The conventional equity fund subgroups which realized outflows greater than $1 million were growth/value large-cap (-$7.3 billion), growth/value aggressive (-$2.7 billion), international equity (-$2.6 billion), growth/value small-cap (-$1.7 billion), global equity (-$1.4 billion), and equity income funds (-$1.0 billion). This was growth/value large-cap’s largest weekly outflow since June and growth/value aggressive funds’ fifth-largest weekly outflow on record.

Conventional Fixed Income Funds

Conventional fixed income funds realized a weekly outflow of $3.9 billion—their four-week moving average has hit its largest negative total since April 2020. The subgroup reported a weekly performance of negative 0.03%, on average.

Conventional government-Treasury funds (+$873 million) and corporate-high yield (+$244 million) led the macro-group in inflows. Government-Treasury funds have now recorded 19 straight weeks of net inflows. The subgroup is on pace to record its seventh straight quarter of total inflows, as well as their largest calendar year inflow total by a long shot.

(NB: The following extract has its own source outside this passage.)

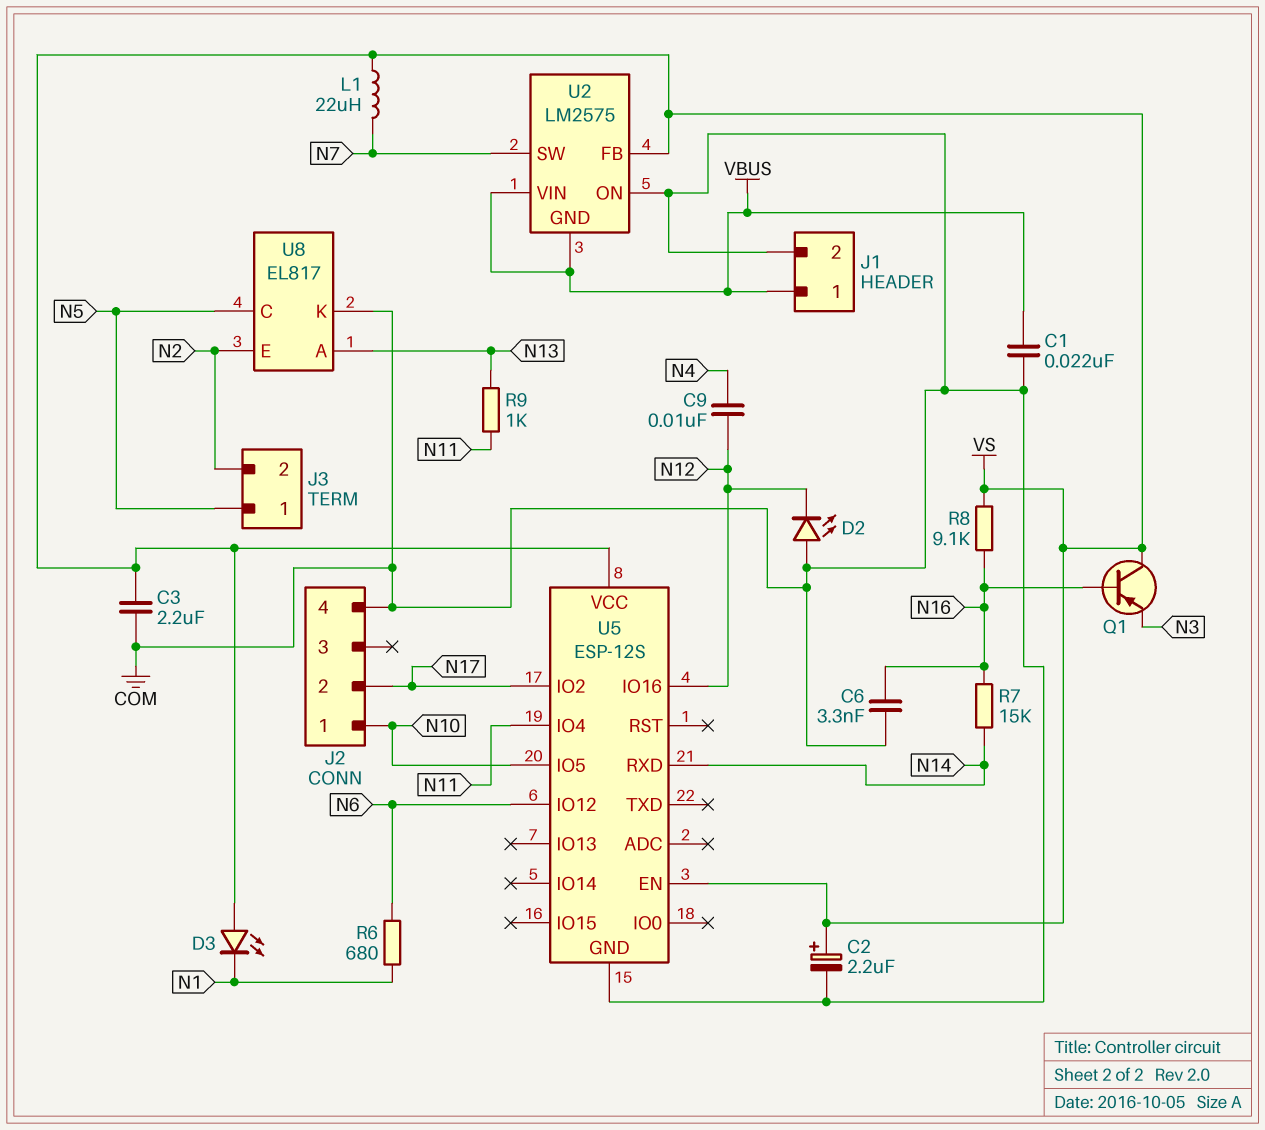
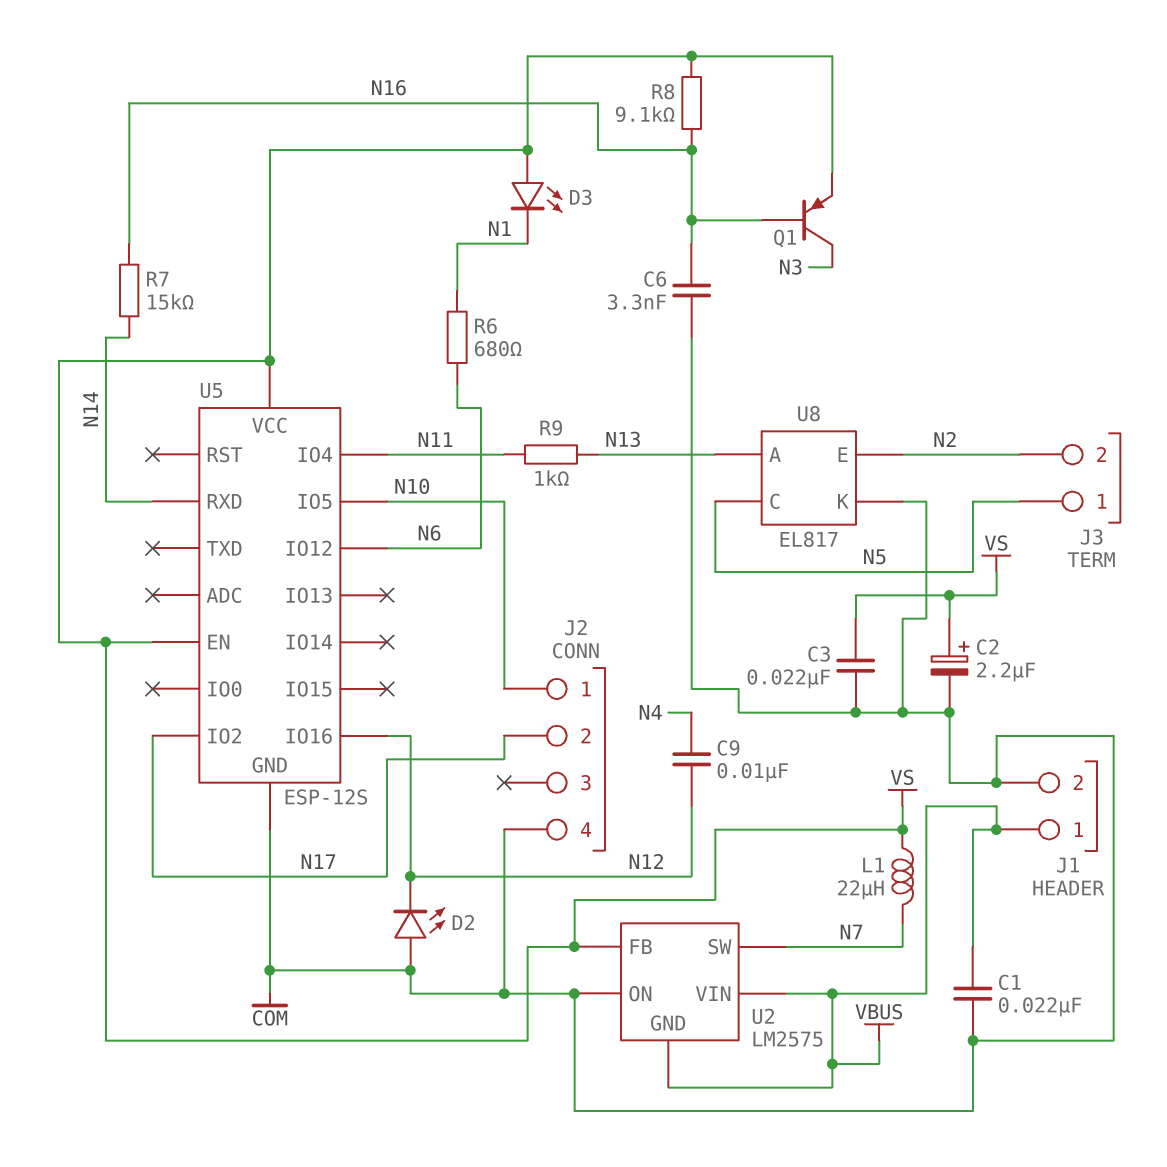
C3: 2.2uF (COM, VS) -> 22nF (COM, VS)
Q1: PNP (B N16, C VS, E N3) -> PNP (B N16, C N3, E VS)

Conventional corporate-investment grade funds (-$1.9 billion) and balanced funds (-$1.5 billion) suffered the largest outflows under conventional fixed income funds. Corporate-investment grade funds observed their third consecutive week of outflows—each over $1.9 billion. Their four-week moving average has also touched its largest outflow number since April 2020.

Municipal bond funds (ex-ETFs) returned positive 0.01% on average over the fund-flows week. The subgroup experienced $285 million in inflows, marking their second week in a row of logging inflows. Conventional municipal bond funds have only recorded five total weeks of net outflows this year. Conventional municipal bond funds have cooled off in Q4 2021. After starting off hot posting $23.5 billion, $21.9 billion, and $24.0 billion in the first three quarters, the sub-group may not break $10 billion in Q4.